__Your objective__:
Reproduce, character for character, the portion of the records that opens with the line containing "right elbow: (215, 305, -19)" and continues through the end of the records. Omit the pictures from your answer.

__Landmark coordinate records__:
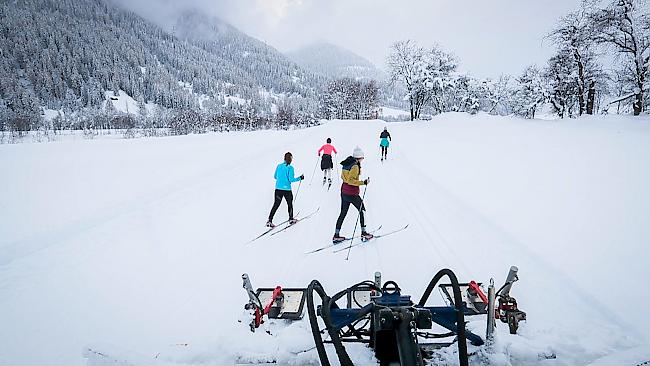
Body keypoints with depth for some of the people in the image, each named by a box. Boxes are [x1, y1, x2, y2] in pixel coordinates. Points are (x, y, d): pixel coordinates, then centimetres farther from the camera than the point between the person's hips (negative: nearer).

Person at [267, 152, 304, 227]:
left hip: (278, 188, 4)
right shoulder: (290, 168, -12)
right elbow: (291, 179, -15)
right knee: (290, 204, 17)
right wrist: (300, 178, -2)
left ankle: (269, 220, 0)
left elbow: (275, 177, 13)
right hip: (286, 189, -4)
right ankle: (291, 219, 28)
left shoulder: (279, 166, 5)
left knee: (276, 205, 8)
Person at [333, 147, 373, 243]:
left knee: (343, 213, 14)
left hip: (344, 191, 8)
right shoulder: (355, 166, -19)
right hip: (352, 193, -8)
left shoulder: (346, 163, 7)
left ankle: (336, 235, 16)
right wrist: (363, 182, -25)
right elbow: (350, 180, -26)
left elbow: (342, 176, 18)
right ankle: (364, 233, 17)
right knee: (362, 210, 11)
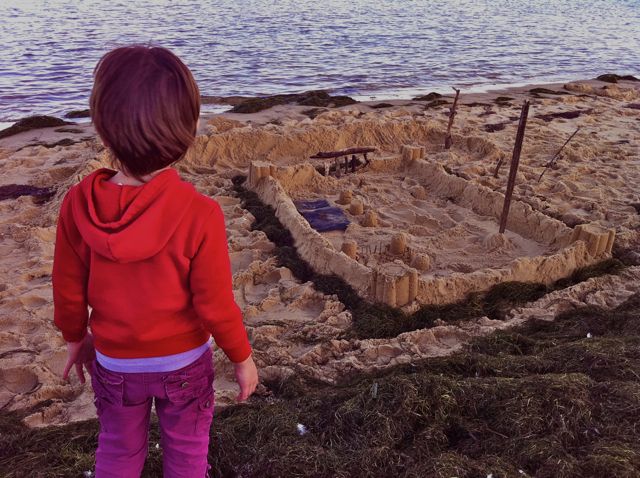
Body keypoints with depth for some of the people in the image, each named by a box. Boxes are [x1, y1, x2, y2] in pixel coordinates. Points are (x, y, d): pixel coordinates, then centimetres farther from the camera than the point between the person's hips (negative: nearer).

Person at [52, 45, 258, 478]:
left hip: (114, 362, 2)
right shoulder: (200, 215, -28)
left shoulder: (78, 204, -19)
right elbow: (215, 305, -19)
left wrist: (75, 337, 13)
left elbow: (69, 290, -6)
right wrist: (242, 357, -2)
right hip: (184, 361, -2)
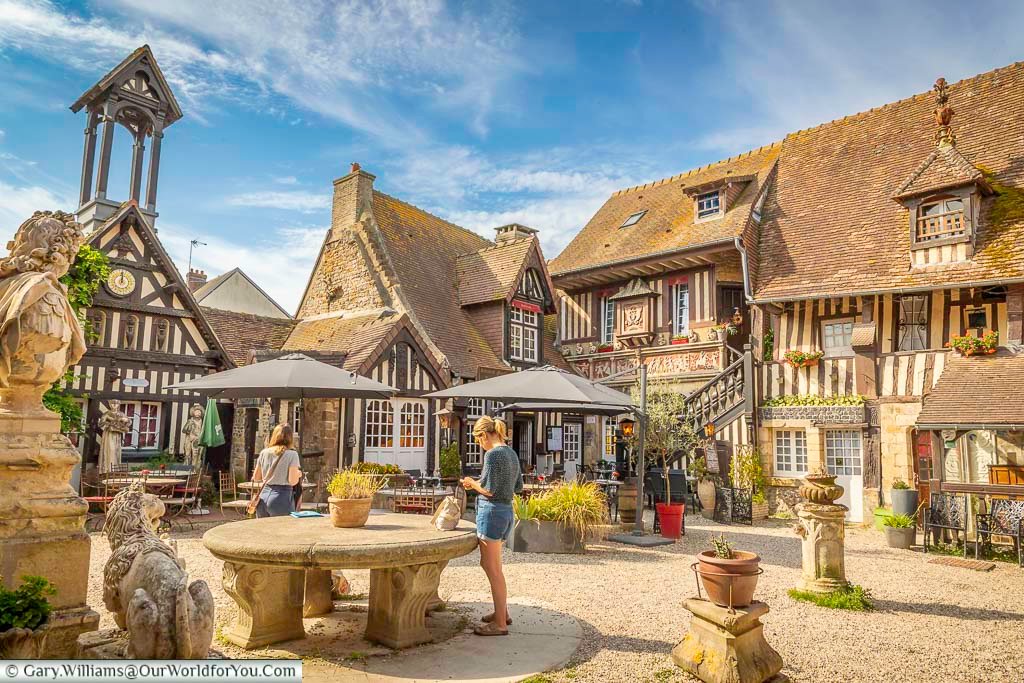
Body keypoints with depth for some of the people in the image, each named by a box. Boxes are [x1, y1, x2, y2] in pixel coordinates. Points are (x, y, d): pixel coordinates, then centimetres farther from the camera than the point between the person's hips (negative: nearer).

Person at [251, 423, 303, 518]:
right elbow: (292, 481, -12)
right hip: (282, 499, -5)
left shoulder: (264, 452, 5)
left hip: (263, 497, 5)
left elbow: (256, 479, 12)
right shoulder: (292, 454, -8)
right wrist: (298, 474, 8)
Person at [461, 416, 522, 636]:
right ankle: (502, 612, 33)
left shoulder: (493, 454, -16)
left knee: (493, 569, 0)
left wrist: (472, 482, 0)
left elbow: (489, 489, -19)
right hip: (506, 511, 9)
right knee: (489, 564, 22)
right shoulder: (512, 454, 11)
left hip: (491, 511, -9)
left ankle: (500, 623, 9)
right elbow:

__Result of this exercise__:
right elbow: (215, 305, -19)
left wrist: (75, 337, 13)
left elbow: (69, 290, -6)
right wrist: (242, 357, -2)
right hip: (184, 361, -2)
Body keypoints with depth for some of the people in the image, each named by a box. Boxes are [x1, y1, x2, y2] in pixel coordinates. Points are (x, y, d): pixel coordinates, then centimetres farther from the camera than the point between the person's hips (negative: nearer).

Person at [251, 423, 303, 518]:
right elbow: (292, 481, -12)
right hip: (282, 499, -5)
left shoulder: (264, 452, 5)
left hip: (263, 497, 5)
left elbow: (256, 479, 12)
right shoulder: (292, 454, -8)
right wrist: (298, 474, 8)
Person at [461, 416, 522, 636]:
right ankle: (502, 612, 33)
left shoulder: (493, 454, -16)
left knee: (493, 569, 0)
left wrist: (472, 482, 0)
left elbow: (489, 489, -19)
right hip: (506, 511, 9)
right knee: (489, 564, 22)
right shoulder: (512, 454, 11)
left hip: (491, 511, -9)
left ankle: (500, 623, 9)
right elbow:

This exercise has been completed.